Od tej kwestii także się nie ucieknie. W czasach, gdy mówi się o prawach zwierząt, kwestia uprawnień dla inteligentnych maszyn jest wręcz oczywistością. Nawet gdy początkowo roboty odgrywać będą rolę służebną wobec ludzi, rychło znajdą się ich obrońcy. Sytuacja androidów zostanie porównana do kondycji niewolników i rozpoczną się nawoływania do zmiany tej sytuacji.
Niewykluczone też, że po przekroczeniu pewnego poziomu rozwoju, roboty same się o te prawa upomną. Prawa robotów stworzone przez Issaca Asimova zakazują maszynom krzywdzenia ludzkości i jej poszczególnych członków. Nakazują zaś posłuszeństwo rozkazom człowieka. Zakładając jednak, że sztuczna inteligencja zyska swego rodzaju autonomię, to zapewne nie zechce podporządkowywać się rozkazom swych twórców.
Czy jednak pełna niezależność jest możliwa w przypadku robotów? Czy będą one zdolne do wyjścia poza to, do czego zostały zaprogramowane?

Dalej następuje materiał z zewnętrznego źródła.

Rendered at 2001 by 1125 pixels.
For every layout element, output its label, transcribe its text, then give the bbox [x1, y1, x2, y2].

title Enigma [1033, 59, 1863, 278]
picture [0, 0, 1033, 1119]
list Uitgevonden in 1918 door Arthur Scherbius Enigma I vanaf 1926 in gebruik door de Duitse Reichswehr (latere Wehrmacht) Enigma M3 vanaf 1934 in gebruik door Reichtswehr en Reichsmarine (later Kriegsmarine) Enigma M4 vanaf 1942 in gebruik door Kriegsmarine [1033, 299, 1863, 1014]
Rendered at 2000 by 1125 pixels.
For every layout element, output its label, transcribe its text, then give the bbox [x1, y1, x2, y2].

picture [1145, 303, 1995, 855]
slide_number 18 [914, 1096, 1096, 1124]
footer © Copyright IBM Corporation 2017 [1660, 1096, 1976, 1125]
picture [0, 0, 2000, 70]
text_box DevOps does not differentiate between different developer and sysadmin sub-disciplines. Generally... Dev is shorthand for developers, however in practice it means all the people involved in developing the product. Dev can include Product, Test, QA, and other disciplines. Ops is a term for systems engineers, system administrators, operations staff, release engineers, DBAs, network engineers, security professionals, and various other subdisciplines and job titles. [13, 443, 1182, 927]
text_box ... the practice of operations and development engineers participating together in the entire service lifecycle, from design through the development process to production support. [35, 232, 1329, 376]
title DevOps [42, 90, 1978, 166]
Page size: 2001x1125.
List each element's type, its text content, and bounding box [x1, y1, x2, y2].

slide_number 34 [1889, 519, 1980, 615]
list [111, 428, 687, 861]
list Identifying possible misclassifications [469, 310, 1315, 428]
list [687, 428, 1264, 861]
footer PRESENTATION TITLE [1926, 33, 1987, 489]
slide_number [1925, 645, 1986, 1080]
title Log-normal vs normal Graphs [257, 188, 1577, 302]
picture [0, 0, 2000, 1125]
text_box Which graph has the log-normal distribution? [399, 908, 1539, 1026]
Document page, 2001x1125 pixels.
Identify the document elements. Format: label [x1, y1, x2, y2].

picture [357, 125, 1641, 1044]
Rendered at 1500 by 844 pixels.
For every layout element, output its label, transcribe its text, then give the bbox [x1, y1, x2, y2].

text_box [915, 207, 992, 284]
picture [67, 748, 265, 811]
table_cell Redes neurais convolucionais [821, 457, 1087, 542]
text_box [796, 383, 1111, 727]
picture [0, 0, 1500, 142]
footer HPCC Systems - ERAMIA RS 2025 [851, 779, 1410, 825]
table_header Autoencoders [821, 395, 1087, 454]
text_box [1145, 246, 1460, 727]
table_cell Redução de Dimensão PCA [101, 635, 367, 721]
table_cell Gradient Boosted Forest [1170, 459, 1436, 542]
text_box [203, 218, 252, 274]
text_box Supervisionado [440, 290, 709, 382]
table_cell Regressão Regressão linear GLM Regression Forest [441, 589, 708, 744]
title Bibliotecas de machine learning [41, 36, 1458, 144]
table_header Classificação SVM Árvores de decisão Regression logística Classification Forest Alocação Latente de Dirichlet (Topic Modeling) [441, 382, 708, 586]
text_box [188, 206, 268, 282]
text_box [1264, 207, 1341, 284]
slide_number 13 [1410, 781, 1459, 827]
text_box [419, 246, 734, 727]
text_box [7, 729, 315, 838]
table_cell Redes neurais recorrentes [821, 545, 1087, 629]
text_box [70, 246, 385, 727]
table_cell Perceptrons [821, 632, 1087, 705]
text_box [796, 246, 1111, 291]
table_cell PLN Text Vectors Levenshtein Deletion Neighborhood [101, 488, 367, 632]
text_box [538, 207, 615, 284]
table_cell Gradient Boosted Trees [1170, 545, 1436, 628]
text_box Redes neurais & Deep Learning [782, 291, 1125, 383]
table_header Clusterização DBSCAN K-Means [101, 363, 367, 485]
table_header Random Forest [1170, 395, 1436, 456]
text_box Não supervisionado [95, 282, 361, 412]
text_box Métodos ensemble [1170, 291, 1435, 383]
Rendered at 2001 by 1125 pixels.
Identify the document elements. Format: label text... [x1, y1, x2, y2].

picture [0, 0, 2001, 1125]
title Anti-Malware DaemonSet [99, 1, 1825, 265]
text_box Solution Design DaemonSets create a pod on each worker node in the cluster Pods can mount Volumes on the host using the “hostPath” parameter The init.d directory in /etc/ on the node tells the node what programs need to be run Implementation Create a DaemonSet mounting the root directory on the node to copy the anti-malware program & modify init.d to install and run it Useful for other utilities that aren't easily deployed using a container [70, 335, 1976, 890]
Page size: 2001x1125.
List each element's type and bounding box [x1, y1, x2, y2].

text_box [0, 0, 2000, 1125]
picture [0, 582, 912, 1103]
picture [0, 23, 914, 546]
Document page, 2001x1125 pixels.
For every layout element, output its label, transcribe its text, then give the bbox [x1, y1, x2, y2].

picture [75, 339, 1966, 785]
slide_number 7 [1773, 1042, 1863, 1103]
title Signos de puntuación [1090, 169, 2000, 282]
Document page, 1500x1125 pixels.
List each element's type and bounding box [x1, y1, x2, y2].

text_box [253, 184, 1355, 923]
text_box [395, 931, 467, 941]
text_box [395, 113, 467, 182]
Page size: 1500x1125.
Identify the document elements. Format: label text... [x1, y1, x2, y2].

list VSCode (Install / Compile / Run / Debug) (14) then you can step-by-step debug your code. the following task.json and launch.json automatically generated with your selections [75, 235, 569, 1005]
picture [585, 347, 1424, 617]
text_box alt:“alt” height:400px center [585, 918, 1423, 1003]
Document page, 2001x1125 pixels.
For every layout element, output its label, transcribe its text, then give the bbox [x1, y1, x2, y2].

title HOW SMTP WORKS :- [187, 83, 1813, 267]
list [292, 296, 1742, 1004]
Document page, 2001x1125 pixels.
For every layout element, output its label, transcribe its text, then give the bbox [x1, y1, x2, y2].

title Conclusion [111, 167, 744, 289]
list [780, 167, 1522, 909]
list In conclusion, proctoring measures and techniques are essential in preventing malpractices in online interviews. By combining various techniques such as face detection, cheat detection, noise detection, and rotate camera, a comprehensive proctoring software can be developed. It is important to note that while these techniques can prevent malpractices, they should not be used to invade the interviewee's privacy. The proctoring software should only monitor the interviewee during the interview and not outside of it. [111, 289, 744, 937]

Do refleksji nie nad środkami do realizacji wdrukowanego im celu, lecz nad zmianą celu? Odpowiedź niekoniecznie jest twierdząca. Dlatego też, jak twierdzi Nick Bostrom, naukowiec z Oxfordu, można wyobrazić sobie służącą człowiekowi superinteligencję. Uczony roztacza wizję doskonałego świata, gdzie dzięki działalności takich maszyn, głupsi od nich ludzie mogliby zajmować się pielęgnowaniem relacji czy zabawą zamiast zdobywaniem środków do życia. Oto wizja świeckiego raju, gdzie człowiek stałby się doskonale zadbanym zwierzątkiem domowym.
Z drugiej strony, zauważa Nick Bostrom (nickbostrom.com), sztuczna inteligencja może zostać błędnie zaprogramowana. Stanie się tak na przykład gdy cel podrzędny – rozwiązywanie problemów matematycznych – zostanie wdrukowany jako cel nadrzędny. Przykładowym możliwym skutkiem byłoby przerobienie całej materii w układzie słonecznym na gigantyczną maszynę obliczeniową. Kosztem zagłady ludzkości i innych istot.
Mniej fantastycznie brzmi celowe posłużenie się superinteligencją przez pewną grupę ludzi – na przykład rząd danego państwa. Co, jeśli zamiast do służenia wszystkim ludziom, sztuczna inteligencja zostanie zaprojektowana do służenia jednemu krajowi i zniszczenia innych?
Tego typu kwestie, choć wciąż dalekie od naszego codziennego doświadczenia, są poważnie rozważane przez współczesnych naukowców i filozofów. Stanowią także problem teologiczny. Czy odpowiednio rozwinięte roboty posiądą godność zbliżoną do ludzkiej?
Wydaje się, że odpowiedź musi okazać się negatywna. Iloraz inteligencji wielokrotnie przekraczający IQ Alberta Einsteina to coś o wiele niższego od nieśmiertelnej duszy i przeznaczenia do życia wiecznego. Człowiek – obraz Pana Boga – jest zdolny do tworzenia technicznych cudów. I chociaż technologia może poprawić materialny byt, to jednak nie zapewni nam raju na ziemi, ani tym bardziej wiecznego szczęścia.